# What you need to do
Scan the entries below and extract each line with the word "Kritik" in it.

Start of Dataset excerpts

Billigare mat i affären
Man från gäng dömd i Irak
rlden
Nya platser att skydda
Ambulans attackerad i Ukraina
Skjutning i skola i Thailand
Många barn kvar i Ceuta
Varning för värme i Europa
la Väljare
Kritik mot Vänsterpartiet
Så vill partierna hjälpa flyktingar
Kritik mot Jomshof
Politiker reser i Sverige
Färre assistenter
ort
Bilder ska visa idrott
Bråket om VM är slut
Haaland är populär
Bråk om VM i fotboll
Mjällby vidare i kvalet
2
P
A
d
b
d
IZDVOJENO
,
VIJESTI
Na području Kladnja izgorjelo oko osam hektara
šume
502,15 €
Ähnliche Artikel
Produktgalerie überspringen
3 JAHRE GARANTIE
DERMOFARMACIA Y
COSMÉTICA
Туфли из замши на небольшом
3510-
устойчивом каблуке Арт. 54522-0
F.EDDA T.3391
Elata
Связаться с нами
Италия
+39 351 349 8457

End of Dataset excerpts

# Answer section
Kritik mot Vänsterpartiet
Kritik mot Jomshof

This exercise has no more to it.